> **AIM OF THE EXERCISE**:
Write out the text of all the material again with every "Imported" replaced by "Purchased", keeping everything else the same and leaving out the pictures.

══════

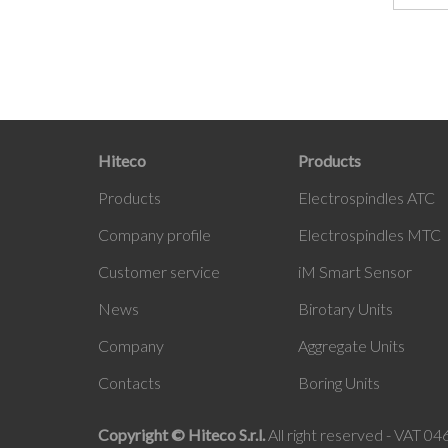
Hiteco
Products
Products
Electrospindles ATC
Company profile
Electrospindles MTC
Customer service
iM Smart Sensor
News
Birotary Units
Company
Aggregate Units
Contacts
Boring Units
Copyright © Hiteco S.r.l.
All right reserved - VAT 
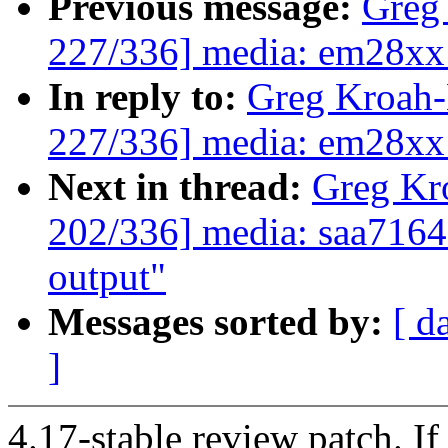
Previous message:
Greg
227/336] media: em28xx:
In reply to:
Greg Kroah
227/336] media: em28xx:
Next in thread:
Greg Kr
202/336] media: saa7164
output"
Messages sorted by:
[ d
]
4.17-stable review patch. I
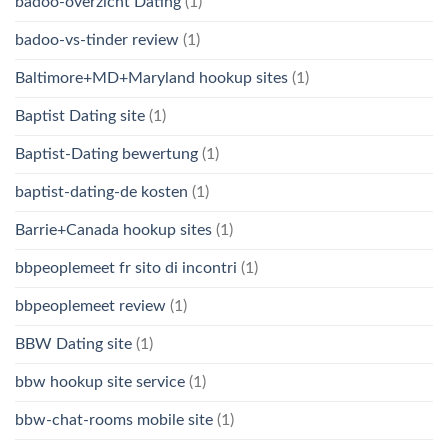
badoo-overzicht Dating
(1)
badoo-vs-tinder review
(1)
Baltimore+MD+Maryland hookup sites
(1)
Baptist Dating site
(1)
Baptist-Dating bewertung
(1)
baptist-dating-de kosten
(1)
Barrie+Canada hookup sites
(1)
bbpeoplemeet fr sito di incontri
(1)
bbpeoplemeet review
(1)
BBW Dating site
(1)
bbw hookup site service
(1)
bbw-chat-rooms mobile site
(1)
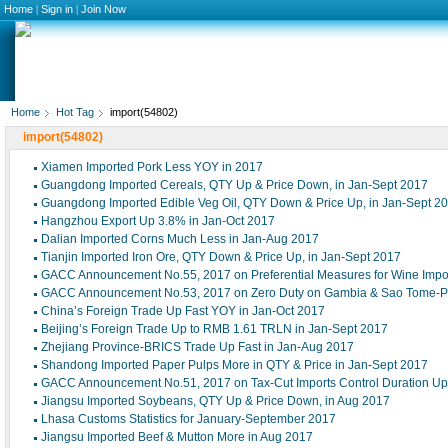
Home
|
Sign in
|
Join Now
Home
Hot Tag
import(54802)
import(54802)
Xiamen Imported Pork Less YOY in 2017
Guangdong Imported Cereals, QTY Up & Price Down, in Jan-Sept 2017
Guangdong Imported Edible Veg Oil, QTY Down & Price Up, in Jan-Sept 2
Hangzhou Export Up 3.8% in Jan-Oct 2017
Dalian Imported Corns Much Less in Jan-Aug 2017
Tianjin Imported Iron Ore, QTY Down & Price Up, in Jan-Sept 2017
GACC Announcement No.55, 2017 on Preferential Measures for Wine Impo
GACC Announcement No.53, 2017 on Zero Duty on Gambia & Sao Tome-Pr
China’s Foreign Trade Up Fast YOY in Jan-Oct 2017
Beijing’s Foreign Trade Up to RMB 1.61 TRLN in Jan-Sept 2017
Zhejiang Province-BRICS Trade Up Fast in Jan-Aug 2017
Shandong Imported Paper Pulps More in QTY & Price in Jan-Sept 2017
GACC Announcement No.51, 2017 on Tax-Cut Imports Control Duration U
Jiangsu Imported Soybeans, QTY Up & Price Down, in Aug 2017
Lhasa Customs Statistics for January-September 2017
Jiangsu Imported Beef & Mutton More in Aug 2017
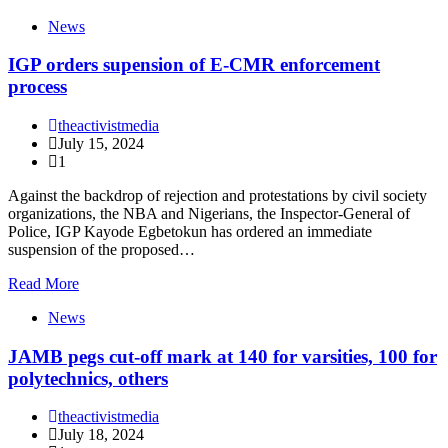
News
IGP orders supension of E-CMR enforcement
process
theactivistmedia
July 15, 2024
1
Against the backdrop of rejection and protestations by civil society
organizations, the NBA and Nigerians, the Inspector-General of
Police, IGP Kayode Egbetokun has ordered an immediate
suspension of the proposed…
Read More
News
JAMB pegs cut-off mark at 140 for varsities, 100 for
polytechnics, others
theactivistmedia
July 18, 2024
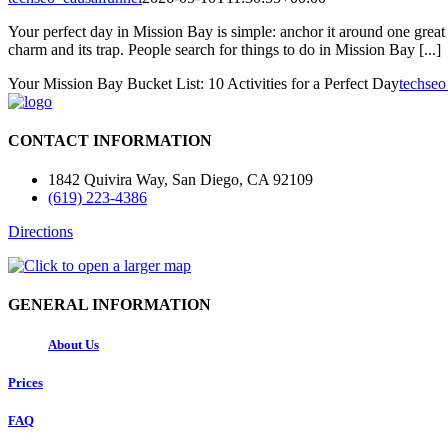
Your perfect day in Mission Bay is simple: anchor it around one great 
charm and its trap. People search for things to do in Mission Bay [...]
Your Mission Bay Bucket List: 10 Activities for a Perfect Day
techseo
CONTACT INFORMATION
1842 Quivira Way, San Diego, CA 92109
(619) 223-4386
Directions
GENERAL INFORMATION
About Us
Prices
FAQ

══════

> **TASK RESPONSE**:
Hiteco
Products
Products
Electrospindles ATC
Company profile
Electrospindles MTC
Customer service
iM Smart Sensor
News
Birotary Units
Company
Aggregate Units
Contacts
Boring Units
Copyright © Hiteco S.r.l.
All right reserved - VAT 
Previous message:
Greg
227/336] media: em28xx:
In reply to:
Greg Kroah
227/336] media: em28xx:
Next in thread:
Greg Kr
202/336] media: saa7164
output"
Messages sorted by:
[ d
]
4.17-stable review patch. I
badoo-overzicht Dating
(1)
badoo-vs-tinder review
(1)
Baltimore+MD+Maryland hookup sites
(1)
Baptist Dating site
(1)
Baptist-Dating bewertung
(1)
baptist-dating-de kosten
(1)
Barrie+Canada hookup sites
(1)
bbpeoplemeet fr sito di incontri
(1)
bbpeoplemeet review
(1)
BBW Dating site
(1)
bbw hookup site service
(1)
bbw-chat-rooms mobile site
(1)
Home
|
Sign in
|
Join Now
Home
Hot Tag
import(54802)
import(54802)
Xiamen Purchased Pork Less YOY in 2017
Guangdong Purchased Cereals, QTY Up & Price Down, in Jan-Sept 2017
Guangdong Purchased Edible Veg Oil, QTY Down & Price Up, in Jan-Sept 2
Hangzhou Export Up 3.8% in Jan-Oct 2017
Dalian Purchased Corns Much Less in Jan-Aug 2017
Tianjin Purchased Iron Ore, QTY Down & Price Up, in Jan-Sept 2017
GACC Announcement No.55, 2017 on Preferential Measures for Wine Impo
GACC Announcement No.53, 2017 on Zero Duty on Gambia & Sao Tome-Pr
China’s Foreign Trade Up Fast YOY in Jan-Oct 2017
Beijing’s Foreign Trade Up to RMB 1.61 TRLN in Jan-Sept 2017
Zhejiang Province-BRICS Trade Up Fast in Jan-Aug 2017
Shandong Purchased Paper Pulps More in QTY & Price in Jan-Sept 2017
GACC Announcement No.51, 2017 on Tax-Cut Imports Control Duration U
Jiangsu Purchased Soybeans, QTY Up & Price Down, in Aug 2017
Lhasa Customs Statistics for January-September 2017
Jiangsu Purchased Beef & Mutton More in Aug 2017
News
IGP orders supension of E-CMR enforcement
process
theactivistmedia
July 15, 2024
1
Against the backdrop of rejection and protestations by civil society
organizations, the NBA and Nigerians, the Inspector-General of
Police, IGP Kayode Egbetokun has ordered an immediate
suspension of the proposed…
Read More
News
JAMB pegs cut-off mark at 140 for varsities, 100 for
polytechnics, others
theactivistmedia
July 18, 2024
Your perfect day in Mission Bay is simple: anchor it around one great 
charm and its trap. People search for things to do in Mission Bay [...]
Your Mission Bay Bucket List: 10 Activities for a Perfect Day
techseo
CONTACT INFORMATION
1842 Quivira Way, San Diego, CA 92109
(619) 223-4386
Directions
GENERAL INFORMATION
About Us
Prices
FAQ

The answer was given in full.